Erlaubt endlich das Kiffen!

Nein, André Schulz, Vorsitzender des Bundes Deutscher Kriminalbeamter (BDK), hat nichts geraucht, wenn er nun einen für Polizisten ungewöhnlichen drogenpolitischen Vorstoß wagt und gegenüber der Bild ein Ende des Cannabis-Verbots in Deutschland fordert. Vielmehr beweist er einen ausgesprochen klaren Blick auf das Thema.

Zu diesem klaren Blick gehört zunächst die Einsicht, dass es offensichtlich ein menschliches Bedürfnis nach Rauscherfahrungen gibt und daher „in der Menschheitsgeschichte noch nie eine Gesellschaft ohne Drogenkonsum“ existierte. Der Glaube, Menschen mit Verboten vom Drogenkonsum abhalten zu können, muss sich demnach als Illusion erweisen: „Die Prohibition von Cannabis ist historisch betrachtet willkürlich erfolgt und bis heute weder intelligent noch zielführend.“

Zu Recht fordert Schulz stattdessen eine Drogenpolitik, die sich weniger als Verbots-, sondern vielmehr als Gesundheitspolitik versteht. Eine Politik also, die Menschen zu einem verantwortungsvollen Drogenkonsum befähigt, Konsumenten und Suchtkranken unter Fürsorgeaspekten hilft und einen tatsächlich wirksamen Kinder- und Jugendschutz ermöglicht.

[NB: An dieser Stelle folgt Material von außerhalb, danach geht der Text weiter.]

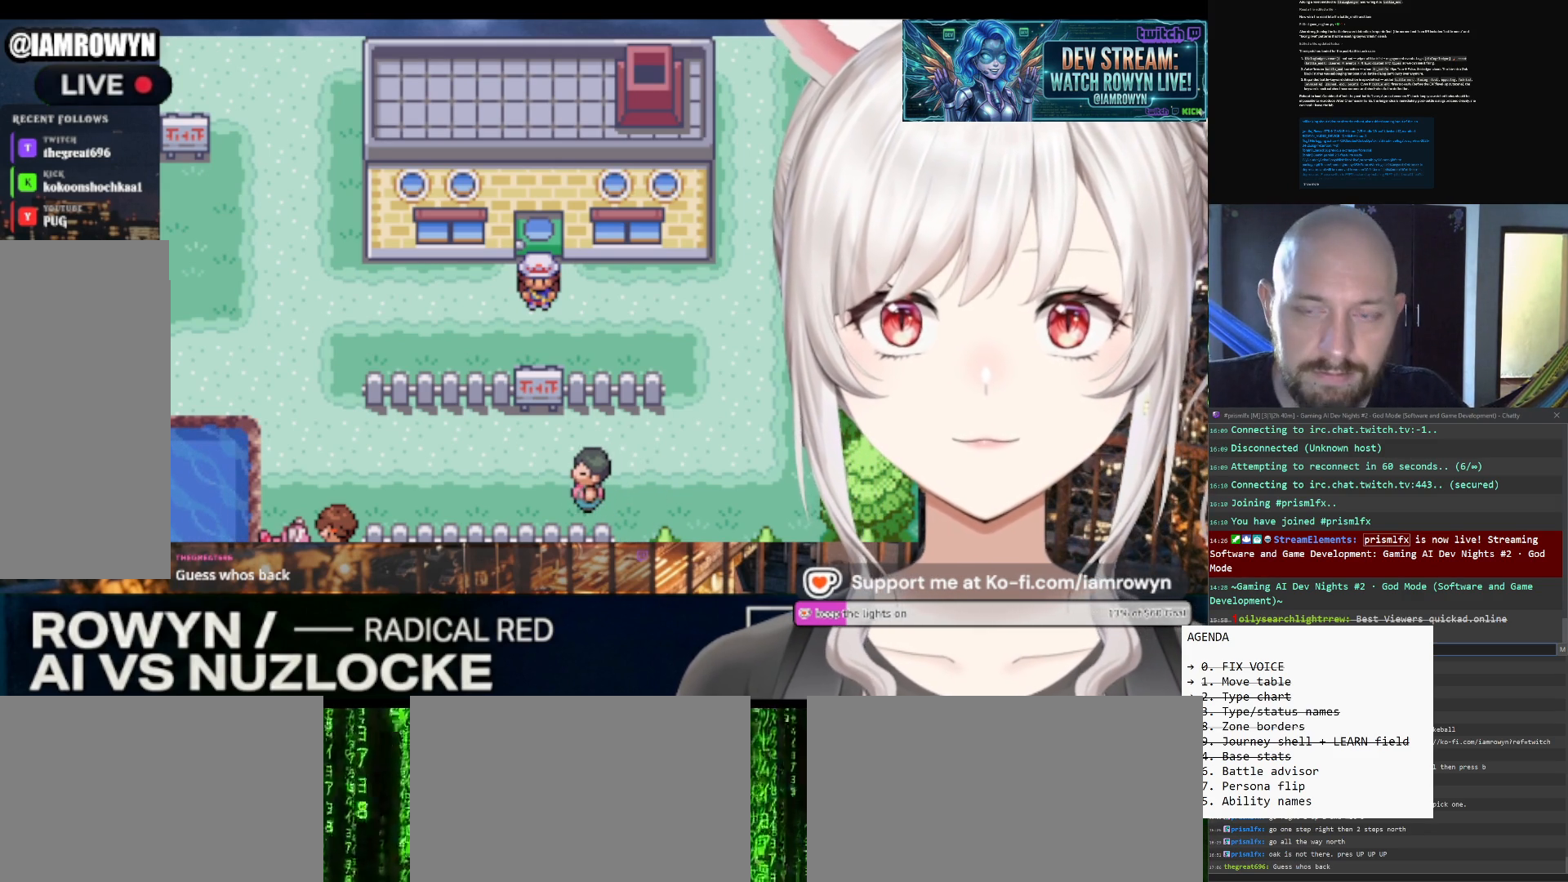
{"buttons": ["DPAD_DOWN"], "events": []}
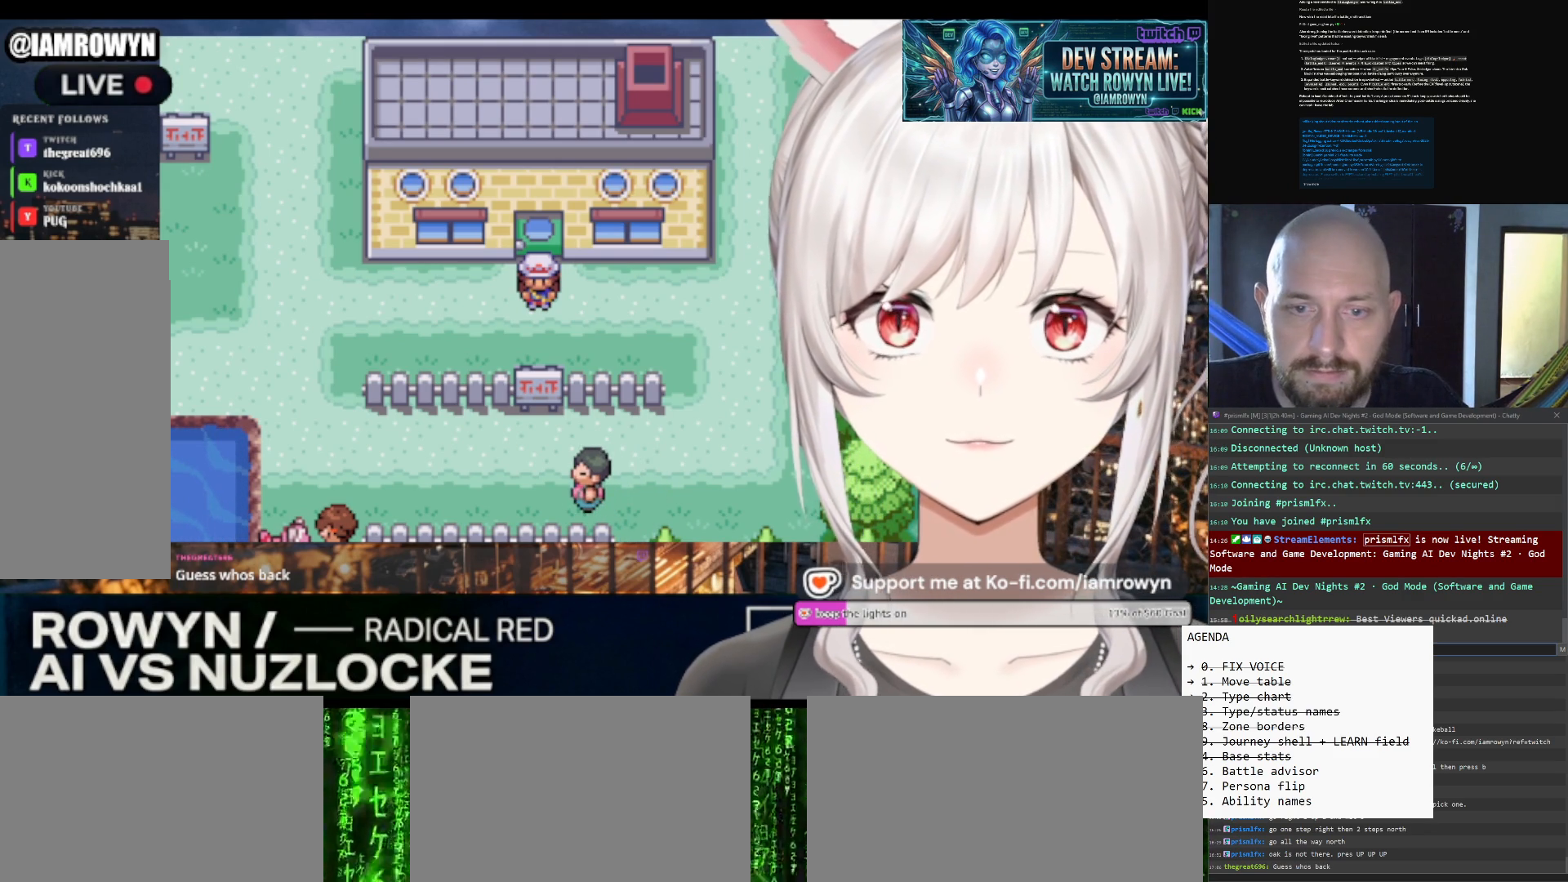
{"buttons": ["DPAD_DOWN"], "events": []}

Wie sehr der BDK-Chef uns Neuen Liberalen damit aus der Seele spricht, zeigt ein Blick in unser Parteiprogramm. Die von Schulz beschriebenen Probleme werden hier in ähnlicher Weise benannt: Prohibition ist teuer, ineffizient und sogar kontraproduktiv. Sie trägt keineswegs zur Sicherheit der Gesellschaft bei, sondern führt zu einer sozialen Stigmatisierung der Konsumenten, die kriminelle Karrieren eher befördert als unterbindet. Sie schafft einen Schwarzmarkt, der weder Verbraucher- noch Jugendschutz kennt, die Konsumenten Gefahren durch Verunreinigungen der dort erworbenen Substanzen aussetzt und organisierte Kriminalität entstehen lässt.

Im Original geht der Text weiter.